Keith Richards
Best
known as the lead guitarist of the British rock group The Rolling Stones, Keith
Richards has been recognized for decades as being among the most innovative and
talented guitar players in modern history. He is at least as famous, if not
more so, for the fact that he was for many years living in the grips of a
massive addiction to heroin and cocaine. Throughout the 1960s and 70s, Richards
spoke candidly about his drug use and would often perform while high. He was
arrested and ended up in court on drug-related charges five times between 1967
and 1978, with the final trial resulting from a 1977 arrest in Toronto, Canada
where he was found with heroin in the hotel room where he was staying with his
current wife and children. This arrest led to Richards entering a drug rehab
program to recover from his addiction to heroin. In the years since then, it
has been revealed that despite the fact that he had many other factors which
would motivate most people to quit drugs -- including his arrests and the
drug-related deaths of several friends -- what finally gave him the purpose he
needed to get sober was his realization that drugs were getting in the way of
his music.
David Bowie
David Bowie has been a superstar in the music industry since
his rise to fame with the 1969 hit “Space Oddity.” He has gone out of his way
for much of his career to present himself as an oddity, wearing bizarre
costumes and even creating eccentric stage personas such as “Ziggy Stardust”

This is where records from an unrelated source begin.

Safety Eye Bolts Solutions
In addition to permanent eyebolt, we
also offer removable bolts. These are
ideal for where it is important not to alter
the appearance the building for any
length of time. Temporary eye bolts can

and the “Thin White Duke.” During the first half of the 1970s, Bowie’s
outlandish behavior was to a large degree fueled by a continually increasing
addiction to cocaine. As he became more and more hooked on the drug, he began
to waste away physically, as well as developing emotional and mental disorders
including paranoia. In 1976, Bowie overdosed on cocaine several times in short
succession, and his drug addiction had progressed to the degree that he was
becoming incoherent during publicly broadcasted interviews. Soon after this
point, however, Bowie received custody of his young son, a life change which
provided him with sufficient motivation to quit, and he has not since touched
cocaine. In a recent interview, the musician states that he wishes that he had
followed the advice which he received at age 18 to never use drugs.
Stevie Nicks
The lead singer of Fleetwood Mac, Stevie Nicks spent a large
portion of her adult life addicted to drugs, beginning with cocaine and ending
with a psychiatric tranquilizer medication. Nicks first tried cocaine in 1973,
shortly before she joined the group and was launched to stardom. At this time,
she was told that cocaine was a purely recreational drug and was not addictive,
but she soon found that this was far from the truth. For more than a decade,
she engaged in ongoing cocaine abuse, until the point in 1986 when a plastic
surgeon warned her that if she snorted cocaine one more time she would likely
drop dead. Determined to recover from her addiction to cocaine, Nicks began
seeing a psychiatrist who placed her on a series of increasingly powerful
tranquilizers, starting with Valium, progressing to Xanax and finally ending up
with Klonopin. Ms. Nicks spent eight years addicted to Klonopin, and now makes
a point of spreading the message about the dangers of this drug in nearly every
public interview, stating that it ruined her life and in all likelihood was the
reason why she never married and had a child. Nicks says of this psychiatric
drug that it turned her into a zombie, and that it made her gain considerable
amounts of weight and suffer from severe depression.
Finally, she made the decision to get her life back under
control and checked into rehab to free herself from the grips of Klonopin, and
she describes her experience detoxifying from the drug as though someone opened
a door and pushed her into Hell. During her 47 days of rehab, Nicks received
inspiration from a photo of her young niece, a picture which motivated her to
push through to the end so that she could be there for the girl.